» **WHAT THE EXERCISE ASKS**
Lines before the one containing "- A large, spherical" in the records below are to be left out; that line and all after it, through the end, are to be retyped exactly.
*** Begin section ***
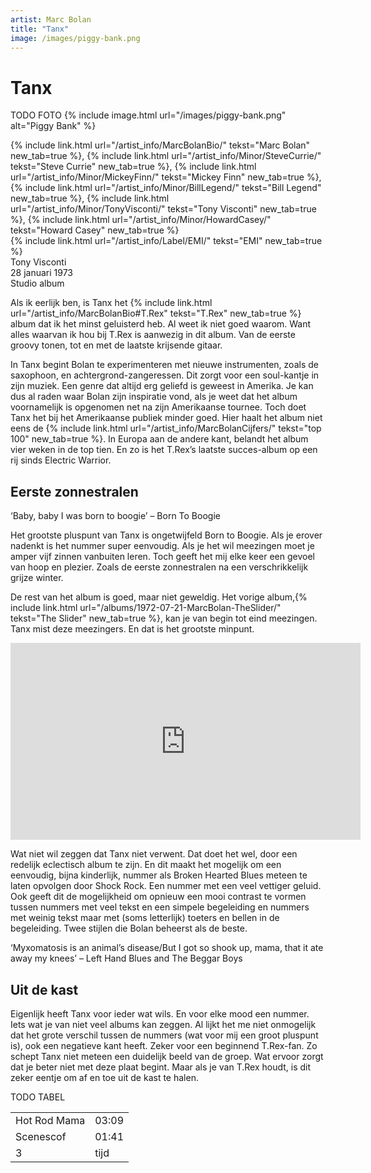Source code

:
 ```yaml
---
artist: Marc Bolan
title: "Tanx"
image: /images/piggy-bank.png
---
```


# Tanx

TODO FOTO
{% include image.html url="/images/piggy-bank.png" alt="Piggy Bank" %}

<span class="bio-cd">
{% include link.html url="/artist_info/MarcBolanBio/" tekst="Marc Bolan" new_tab=true %}, {% include link.html url="/artist_info/Minor/SteveCurrie/" tekst="Steve Currie" new_tab=true %}, {% include link.html url="/artist_info/Minor/MickeyFinn/" tekst="Mickey Finn" new_tab=true %}, {% include link.html url="/artist_info/Minor/BillLegend/" tekst="Bill Legend" new_tab=true %}, {% include link.html url="/artist_info/Minor/TonyVisconti/" tekst="Tony Visconti" new_tab=true %}, {% include link.html url="/artist_info/Minor/HowardCasey/" tekst="Howard Casey" new_tab=true %}<br>
{% include link.html url="/artist_info/Label/EMI/" tekst="EMI" new_tab=true %}<br>
Tony Visconti<br>
</span>
28 januari 1973 <br>Studio album

Als ik eerlijk ben, is <span class="engels">Tanx</span> het {% include link.html url="/artist_info/MarcBolanBio#T.Rex" tekst="T.Rex" new_tab=true %} album dat ik het minst geluisterd heb. Al weet ik niet goed waarom. Want alles waarvan ik hou bij T.Rex is aanwezig in dit album. Van de eerste <span class="engels">groovy</span> tonen, tot en met de laatste krijsende gitaar. In <span class="engels">Tanx</span> begint Bolan te experimenteren met nieuwe instrumenten, zoals de saxophoon, en achtergrond-zangeressen. Dit zorgt voor een <span class="engels">soul</span>-kantje in zijn muziek. Een genre dat altijd erg geliefd is geweest in Amerika. Je kan dus al raden waar Bolan zijn inspiratie vond, als je weet dat het album voornamelijk is opgenomen net na zijn Amerikaanse tournee. Toch doet <span class="engels">Tanx</span> het bij het Amerikaanse publiek minder goed. Hier haalt het album niet eens de {% include link.html url="/artist_info/MarcBolanCijfers/" tekst="top 100" new_tab=true %}. In Europa aan de andere kant, belandt het album vier weken in de top tien. En zo is het T.Rex’s laatste succes-album op een rij sinds <span class="engels">Electric Warrior</span>.

## Eerste zonnestralen

<div class="uitgelicht">‘Baby, baby I was born to boogie’ – Born To Boogie</div>

Het grootste pluspunt van <span class="engels">Tanx</span> is ongetwijfeld <span class="engels">Born to Boogie</span>. Als je erover nadenkt is het nummer super eenvoudig. Als je het wil meezingen moet je amper vijf zinnen vanbuiten leren. Toch geeft het mij elke keer een gevoel van hoop en plezier. Zoals de eerste zonnestralen na een verschrikkelijk grijze winter. De rest van het album is goed, maar niet geweldig. Het vorige album,{% include link.html url="/albums/1972-07-21-MarcBolan-TheSlider/" tekst="The Slider" new_tab=true %}, kan je van begin tot eind meezingen. <span class="engels">Tanx</Span> mist deze meezingers. En dat is het grootste minpunt. 

<iframe width="560" height="315" src="https://www.youtube.com/embed/xIXRHluPsqY" frameborder="0" allowfullscreen></iframe>

Wat niet wil zeggen dat <span class="engels">Tanx</span> niet verwent. Dat doet het wel, door een redelijk eclectisch album te zijn. En dit maakt het mogelijk om een eenvoudig, bijna kinderlijk, nummer als <span class="engels">Broken Hearted Blues</span> meteen te laten opvolgen door <span class="engels">Shock Rock</span>. Een nummer met een veel vettiger geluid. Ook geeft dit de mogelijkheid om opnieuw een mooi contrast te vormen tussen nummers met veel tekst en een simpele begeleiding en nummers met weinig tekst maar met (soms letterlijk) toeters en bellen in de begeleiding. Twee stijlen die Bolan beheerst als de beste.<div class="uitgelicht">‘Myxomatosis is an animal’s disease/But I got so shook up, mama, that it ate away my knees’ – Left Hand Blues and The Beggar Boys</div>## Uit de kast Eigenlijk heeft <span class="engels">Tanx</span> voor ieder wat wils. En voor elke <span class="engels">mood</span> een nummer. Iets wat je van niet veel albums kan zeggen. Al lijkt het me niet onmogelijk dat het grote verschil tussen de nummers (wat voor mij een groot pluspunt is), ook een negatieve kant heeft. Zeker voor een beginnend T.Rex-fan. Zo schept <span class="engels">Tanx</span> niet meteen een duidelijk beeld van de groep. Wat ervoor zorgt dat je beter niet met deze plaat begint. Maar als je van T.Rex houdt, is dit zeker eentje om af en toe uit de kast te halen. 

TODO TABEL
<table>
	<tr>
		<td>Hot Rod Mama</td>
		<td>03:09</td>
	</tr>
	<tr>
		<td>Scenescof</td>
		<td>01:41</td>
	</tr>
	<tr>
		<td>3</td>
		<td>tijd</td>
	</tr>
</table>

<div class="witregel"> </div>
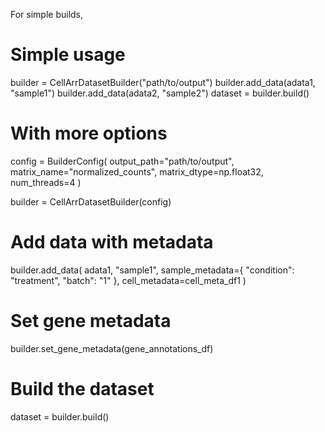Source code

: For simple builds,

# Simple usage
builder = CellArrDatasetBuilder("path/to/output")
builder.add_data(adata1, "sample1")
builder.add_data(adata2, "sample2")
dataset = builder.build()

# With more options
config = BuilderConfig(
    output_path="path/to/output",
    matrix_name="normalized_counts",
    matrix_dtype=np.float32,
    num_threads=4
)

builder = CellArrDatasetBuilder(config)

# Add data with metadata
builder.add_data(
    adata1, 
    "sample1",
    sample_metadata={
        "condition": "treatment",
        "batch": "1"
    },
    cell_metadata=cell_meta_df1
)

# Set gene metadata
builder.set_gene_metadata(gene_annotations_df)

# Build the dataset
dataset = builder.build()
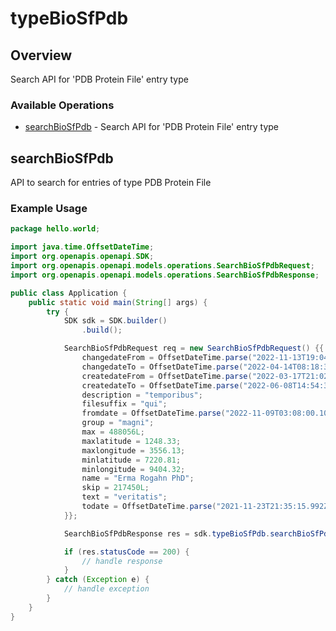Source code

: # typeBioSfPdb

## Overview

Search API for 'PDB Protein File' entry type

### Available Operations

* [searchBioSfPdb](#searchbiosfpdb) - Search API for 'PDB Protein File' entry type

## searchBioSfPdb

API to search for entries of type PDB Protein File

### Example Usage

```java
package hello.world;

import java.time.OffsetDateTime;
import org.openapis.openapi.SDK;
import org.openapis.openapi.models.operations.SearchBioSfPdbRequest;
import org.openapis.openapi.models.operations.SearchBioSfPdbResponse;

public class Application {
    public static void main(String[] args) {
        try {
            SDK sdk = SDK.builder()
                .build();

            SearchBioSfPdbRequest req = new SearchBioSfPdbRequest() {{
                changedateFrom = OffsetDateTime.parse("2022-11-13T19:04:59.225Z");
                changedateTo = OffsetDateTime.parse("2022-04-14T08:18:32.851Z");
                createdateFrom = OffsetDateTime.parse("2022-03-17T21:02:01.759Z");
                createdateTo = OffsetDateTime.parse("2022-06-08T14:54:33.206Z");
                description = "temporibus";
                filesuffix = "qui";
                fromdate = OffsetDateTime.parse("2022-11-09T03:08:00.106Z");
                group = "magni";
                max = 488056L;
                maxlatitude = 1248.33;
                maxlongitude = 3556.13;
                minlatitude = 7220.81;
                minlongitude = 9404.32;
                name = "Erma Rogahn PhD";
                skip = 217450L;
                text = "veritatis";
                todate = OffsetDateTime.parse("2021-11-23T21:35:15.992Z");
            }};            

            SearchBioSfPdbResponse res = sdk.typeBioSfPdb.searchBioSfPdb(req);

            if (res.statusCode == 200) {
                // handle response
            }
        } catch (Exception e) {
            // handle exception
        }
    }
}
```
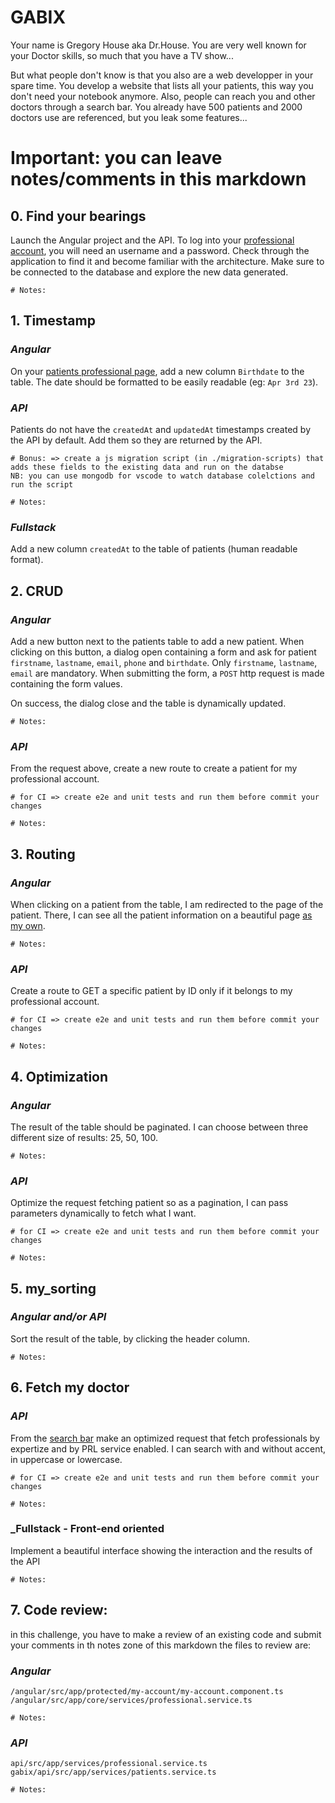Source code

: # GABIX

Your name is Gregory House aka Dr.House. You are very well known for your Doctor skills, so much that you have a TV show...

But what people don't know is that you also are a web developper in your spare time. You develop a website that lists all your patients, this way you don't need your notebook anymore. Also, people can reach you and other doctors through a search bar. You already have 500 patients and 2000 doctors use are referenced, but you leak some features...

# Important: you can leave notes/comments in this markdown

## 0. Find your bearings

Launch the Angular project and the API.
To log into your [professional account](http://localhost:4200/login), you will need an username and a password. Check through the application to find it and become familiar with the architecture. Make sure to be connected to the database and explore the new data generated.

    # Notes: 

## 1. Timestamp

### _Angular_

On your [patients professional page](http://localhost:4200/professional/patients), add a new column `Birthdate` to the table. The date should be formatted to be easily readable (eg: `Apr 3rd 23`).

### _API_

Patients do not have the `createdAt` and `updatedAt` timestamps created by the API by default. Add them so they are returned by the API.

    # Bonus: => create a js migration script (in ./migration-scripts) that adds these fields to the existing data and run on the databse
    NB: you can use mongodb for vscode to watch database colelctions and run the script

    # Notes:

### _Fullstack_

Add a new column `createdAt` to the table of patients  (human readable format).

## 2. CRUD

### _Angular_

Add a new button next to the patients table to add a new patient. When clicking on this button, a dialog open containing a form and ask for patient `firstname`, `lastname`, `email`, `phone` and `birthdate`. Only `firstname`, `lastname`, `email` are mandatory. When submitting the form, a `POST` http request is made containing the form values.

On success, the dialog close and the table is dynamically updated.

    # Notes:

### _API_

From the request above, create a new route to create a patient for my professional account.

    # for CI => create e2e and unit tests and run them before commit your changes

    # Notes:

## 3. Routing

### _Angular_

When clicking on a patient from the table, I am redirected to the page of the patient. There, I can see all the patient information on a beautiful page [as my own](http://localhost:4200/professional/me).

    # Notes:

### _API_

Create a route to GET a specific patient by ID only if it belongs to my professional account.

    # for CI => create e2e and unit tests and run them before commit your changes

    # Notes:

## 4. Optimization

### _Angular_

The result of the table should be paginated. I can choose between three different size of results: 25, 50, 100.

    # Notes:

### _API_

Optimize the request fetching patient so as a pagination, I can pass parameters dynamically to fetch what I want.

    # for CI => create e2e and unit tests and run them before commit your changes

    # Notes:

## 5. my_sorting

### _Angular and/or API_

Sort the result of the table, by clicking the header column.

    # Notes:

## 6. Fetch my doctor

### _API_

From the [search bar](http://localhost:4200/search) make an optimized request that fetch professionals by expertize and by PRL service enabled.
I can search with and without accent, in uppercase or lowercase.

    # for CI => create e2e and unit tests and run them before commit your changes

    # Notes:

### _Fullstack - Front-end oriented

Implement a beautiful interface showing the interaction and the results of the API

    # Notes:

## 7. Code review:

in this challenge, you have to make a review of an existing code and submit your comments in th notes zone of this markdown
the files to review are:

### _Angular_
```/angular/src/app/protected/my-account/my-account.component.ts```  
```/angular/src/app/core/services/professional.service.ts```  

    # Notes:

### _API_
```api/src/app/services/professional.service.ts```  
```gabix/api/src/app/services/patients.service.ts```  

    # Notes:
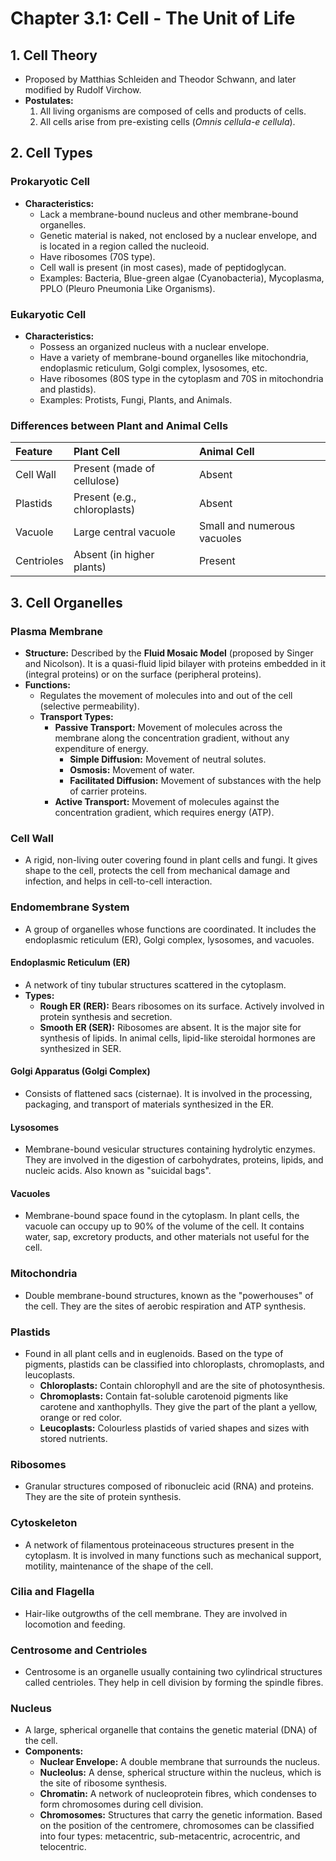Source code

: # Chapter 3.1: Cell - The Unit of Life

## 1. Cell Theory
- Proposed by Matthias Schleiden and Theodor Schwann, and later modified by Rudolf Virchow.
- **Postulates:**
    1. All living organisms are composed of cells and products of cells.
    2. All cells arise from pre-existing cells (*Omnis cellula-e cellula*).

## 2. Cell Types

### Prokaryotic Cell
- **Characteristics:**
    - Lack a membrane-bound nucleus and other membrane-bound organelles.
    - Genetic material is naked, not enclosed by a nuclear envelope, and is located in a region called the nucleoid.
    - Have ribosomes (70S type).
    - Cell wall is present (in most cases), made of peptidoglycan.
    - Examples: Bacteria, Blue-green algae (Cyanobacteria), Mycoplasma, PPLO (Pleuro Pneumonia Like Organisms).

### Eukaryotic Cell
- **Characteristics:**
    - Possess an organized nucleus with a nuclear envelope.
    - Have a variety of membrane-bound organelles like mitochondria, endoplasmic reticulum, Golgi complex, lysosomes, etc.
    - Have ribosomes (80S type in the cytoplasm and 70S in mitochondria and plastids).
    - Examples: Protists, Fungi, Plants, and Animals.

### Differences between Plant and Animal Cells
| Feature | Plant Cell | Animal Cell |
| :--- | :--- | :--- |
| Cell Wall | Present (made of cellulose) | Absent |
| Plastids | Present (e.g., chloroplasts) | Absent |
| Vacuole | Large central vacuole | Small and numerous vacuoles |
| Centrioles | Absent (in higher plants) | Present |

## 3. Cell Organelles

### Plasma Membrane
- **Structure:** Described by the **Fluid Mosaic Model** (proposed by Singer and Nicolson). It is a quasi-fluid lipid bilayer with proteins embedded in it (integral proteins) or on the surface (peripheral proteins).
- **Functions:**
    - Regulates the movement of molecules into and out of the cell (selective permeability).
    - **Transport Types:**
        - **Passive Transport:** Movement of molecules across the membrane along the concentration gradient, without any expenditure of energy.
            - **Simple Diffusion:** Movement of neutral solutes.
            - **Osmosis:** Movement of water.
            - **Facilitated Diffusion:** Movement of substances with the help of carrier proteins.
        - **Active Transport:** Movement of molecules against the concentration gradient, which requires energy (ATP).

### Cell Wall
- A rigid, non-living outer covering found in plant cells and fungi. It gives shape to the cell, protects the cell from mechanical damage and infection, and helps in cell-to-cell interaction.

### Endomembrane System
- A group of organelles whose functions are coordinated. It includes the endoplasmic reticulum (ER), Golgi complex, lysosomes, and vacuoles.

#### Endoplasmic Reticulum (ER)
- A network of tiny tubular structures scattered in the cytoplasm.
- **Types:**
    - **Rough ER (RER):** Bears ribosomes on its surface. Actively involved in protein synthesis and secretion.
    - **Smooth ER (SER):** Ribosomes are absent. It is the major site for synthesis of lipids. In animal cells, lipid-like steroidal hormones are synthesized in SER.

#### Golgi Apparatus (Golgi Complex)
- Consists of flattened sacs (cisternae). It is involved in the processing, packaging, and transport of materials synthesized in the ER.

#### Lysosomes
- Membrane-bound vesicular structures containing hydrolytic enzymes. They are involved in the digestion of carbohydrates, proteins, lipids, and nucleic acids. Also known as "suicidal bags".

#### Vacuoles
- Membrane-bound space found in the cytoplasm. In plant cells, the vacuole can occupy up to 90% of the volume of the cell. It contains water, sap, excretory products, and other materials not useful for the cell.

### Mitochondria
- Double membrane-bound structures, known as the "powerhouses" of the cell. They are the sites of aerobic respiration and ATP synthesis.

### Plastids
- Found in all plant cells and in euglenoids. Based on the type of pigments, plastids can be classified into chloroplasts, chromoplasts, and leucoplasts.
    - **Chloroplasts:** Contain chlorophyll and are the site of photosynthesis.
    - **Chromoplasts:** Contain fat-soluble carotenoid pigments like carotene and xanthophylls. They give the part of the plant a yellow, orange or red color.
    - **Leucoplasts:** Colourless plastids of varied shapes and sizes with stored nutrients.

### Ribosomes
- Granular structures composed of ribonucleic acid (RNA) and proteins. They are the site of protein synthesis.

### Cytoskeleton
- A network of filamentous proteinaceous structures present in the cytoplasm. It is involved in many functions such as mechanical support, motility, maintenance of the shape of the cell.

### Cilia and Flagella
- Hair-like outgrowths of the cell membrane. They are involved in locomotion and feeding.

### Centrosome and Centrioles
- Centrosome is an organelle usually containing two cylindrical structures called centrioles. They help in cell division by forming the spindle fibres.

### Nucleus
- A large, spherical organelle that contains the genetic material (DNA) of the cell.
- **Components:**
    - **Nuclear Envelope:** A double membrane that surrounds the nucleus.
    - **Nucleolus:** A dense, spherical structure within the nucleus, which is the site of ribosome synthesis.
    - **Chromatin:** A network of nucleoprotein fibres, which condenses to form chromosomes during cell division.
    - **Chromosomes:** Structures that carry the genetic information. Based on the position of the centromere, chromosomes can be classified into four types: metacentric, sub-metacentric, acrocentric, and telocentric.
*** End section ***
» **TASK RESULT**
- A large, spherical organelle that contains the genetic material (DNA) of the cell.
- **Components:**
    - **Nuclear Envelope:** A double membrane that surrounds the nucleus.
    - **Nucleolus:** A dense, spherical structure within the nucleus, which is the site of ribosome synthesis.
    - **Chromatin:** A network of nucleoprotein fibres, which condenses to form chromosomes during cell division.
    - **Chromosomes:** Structures that carry the genetic information. Based on the position of the centromere, chromosomes can be classified into four types: metacentric, sub-metacentric, acrocentric, and telocentric.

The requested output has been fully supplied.